[RECORDS FOR PROCESSING]
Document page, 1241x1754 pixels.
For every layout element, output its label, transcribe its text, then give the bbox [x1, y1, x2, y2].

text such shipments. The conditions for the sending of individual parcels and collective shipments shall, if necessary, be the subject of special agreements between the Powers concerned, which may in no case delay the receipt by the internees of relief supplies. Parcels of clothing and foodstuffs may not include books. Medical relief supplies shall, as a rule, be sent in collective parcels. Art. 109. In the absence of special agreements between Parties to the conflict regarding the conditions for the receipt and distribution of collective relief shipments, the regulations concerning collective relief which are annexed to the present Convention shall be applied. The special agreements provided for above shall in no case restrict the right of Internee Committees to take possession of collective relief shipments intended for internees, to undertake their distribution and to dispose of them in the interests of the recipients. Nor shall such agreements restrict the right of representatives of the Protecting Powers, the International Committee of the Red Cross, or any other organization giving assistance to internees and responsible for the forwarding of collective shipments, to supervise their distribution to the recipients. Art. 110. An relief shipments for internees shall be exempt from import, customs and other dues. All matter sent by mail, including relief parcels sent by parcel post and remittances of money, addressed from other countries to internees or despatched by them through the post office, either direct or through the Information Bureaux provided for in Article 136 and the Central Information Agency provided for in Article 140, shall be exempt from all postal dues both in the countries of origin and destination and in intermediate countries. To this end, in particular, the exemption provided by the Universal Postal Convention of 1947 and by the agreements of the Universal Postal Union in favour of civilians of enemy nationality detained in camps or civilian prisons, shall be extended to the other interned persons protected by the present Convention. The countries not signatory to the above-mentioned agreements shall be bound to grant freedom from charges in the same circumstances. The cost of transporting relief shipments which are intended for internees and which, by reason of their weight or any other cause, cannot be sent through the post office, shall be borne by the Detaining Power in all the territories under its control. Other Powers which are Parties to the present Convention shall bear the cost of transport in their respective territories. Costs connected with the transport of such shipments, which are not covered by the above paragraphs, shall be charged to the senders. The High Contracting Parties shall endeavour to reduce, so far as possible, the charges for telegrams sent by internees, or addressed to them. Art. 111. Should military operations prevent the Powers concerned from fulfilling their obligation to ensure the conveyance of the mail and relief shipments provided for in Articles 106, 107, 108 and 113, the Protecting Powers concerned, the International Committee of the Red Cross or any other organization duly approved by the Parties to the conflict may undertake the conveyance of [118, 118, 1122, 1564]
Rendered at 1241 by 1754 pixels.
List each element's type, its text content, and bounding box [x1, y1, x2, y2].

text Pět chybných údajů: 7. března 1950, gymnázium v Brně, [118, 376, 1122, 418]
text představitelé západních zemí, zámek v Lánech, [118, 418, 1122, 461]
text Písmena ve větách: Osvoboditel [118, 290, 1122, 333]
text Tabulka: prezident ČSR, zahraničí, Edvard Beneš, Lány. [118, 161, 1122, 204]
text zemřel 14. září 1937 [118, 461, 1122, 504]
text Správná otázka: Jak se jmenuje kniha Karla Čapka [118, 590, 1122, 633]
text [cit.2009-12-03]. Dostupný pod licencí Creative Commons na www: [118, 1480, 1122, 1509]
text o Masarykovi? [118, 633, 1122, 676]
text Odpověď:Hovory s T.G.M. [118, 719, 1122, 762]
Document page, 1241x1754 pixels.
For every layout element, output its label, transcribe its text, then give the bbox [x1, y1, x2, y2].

[GIVEN INSTRUCTION] Quote every line of the records above verbatim, in their original order.

[EXERCISE OUTPUT]
Document page, 1241x1754 pixels.
For every layout element, output its label, transcribe its text, then give the bbox [x1, y1, x2, y2].

text such shipments. The conditions for the sending of individual parcels and collective shipments shall, if necessary, be the subject of special agreements between the Powers concerned, which may in no case delay the receipt by the internees of relief supplies. Parcels of clothing and foodstuffs may not include books. Medical relief supplies shall, as a rule, be sent in collective parcels. Art. 109. In the absence of special agreements between Parties to the conflict regarding the conditions for the receipt and distribution of collective relief shipments, the regulations concerning collective relief which are annexed to the present Convention shall be applied. The special agreements provided for above shall in no case restrict the right of Internee Committees to take possession of collective relief shipments intended for internees, to undertake their distribution and to dispose of them in the interests of the recipients. Nor shall such agreements restrict the right of representatives of the Protecting Powers, the International Committee of the Red Cross, or any other organization giving assistance to internees and responsible for the forwarding of collective shipments, to supervise their distribution to the recipients. Art. 110. An relief shipments for internees shall be exempt from import, customs and other dues. All matter sent by mail, including relief parcels sent by parcel post and remittances of money, addressed from other countries to internees or despatched by them through the post office, either direct or through the Information Bureaux provided for in Article 136 and the Central Information Agency provided for in Article 140, shall be exempt from all postal dues both in the countries of origin and destination and in intermediate countries. To this end, in particular, the exemption provided by the Universal Postal Convention of 1947 and by the agreements of the Universal Postal Union in favour of civilians of enemy nationality detained in camps or civilian prisons, shall be extended to the other interned persons protected by the present Convention. The countries not signatory to the above-mentioned agreements shall be bound to grant freedom from charges in the same circumstances. The cost of transporting relief shipments which are intended for internees and which, by reason of their weight or any other cause, cannot be sent through the post office, shall be borne by the Detaining Power in all the territories under its control. Other Powers which are Parties to the present Convention shall bear the cost of transport in their respective territories. Costs connected with the transport of such shipments, which are not covered by the above paragraphs, shall be charged to the senders. The High Contracting Parties shall endeavour to reduce, so far as possible, the charges for telegrams sent by internees, or addressed to them. Art. 111. Should military operations prevent the Powers concerned from fulfilling their obligation to ensure the conveyance of the mail and relief shipments provided for in Articles 106, 107, 108 and 113, the Protecting Powers concerned, the International Committee of the Red Cross or any other organization duly approved by the Parties to the conflict may undertake the conveyance of [118, 118, 1122, 1564]
Rendered at 1241 by 1754 pixels.
List each element's type, its text content, and bounding box [x1, y1, x2, y2].

text Pět chybných údajů: 7. března 1950, gymnázium v Brně, [118, 376, 1122, 418]
text představitelé západních zemí, zámek v Lánech, [118, 418, 1122, 461]
text Písmena ve větách: Osvoboditel [118, 290, 1122, 333]
text Tabulka: prezident ČSR, zahraničí, Edvard Beneš, Lány. [118, 161, 1122, 204]
text zemřel 14. září 1937 [118, 461, 1122, 504]
text Správná otázka: Jak se jmenuje kniha Karla Čapka [118, 590, 1122, 633]
text [cit.2009-12-03]. Dostupný pod licencí Creative Commons na www: [118, 1480, 1122, 1509]
text o Masarykovi? [118, 633, 1122, 676]
text Odpověď:Hovory s T.G.M. [118, 719, 1122, 762]
Document page, 1241x1754 pixels.
For every layout element, output its label, transcribe its text, then give the bbox [x1, y1, x2, y2].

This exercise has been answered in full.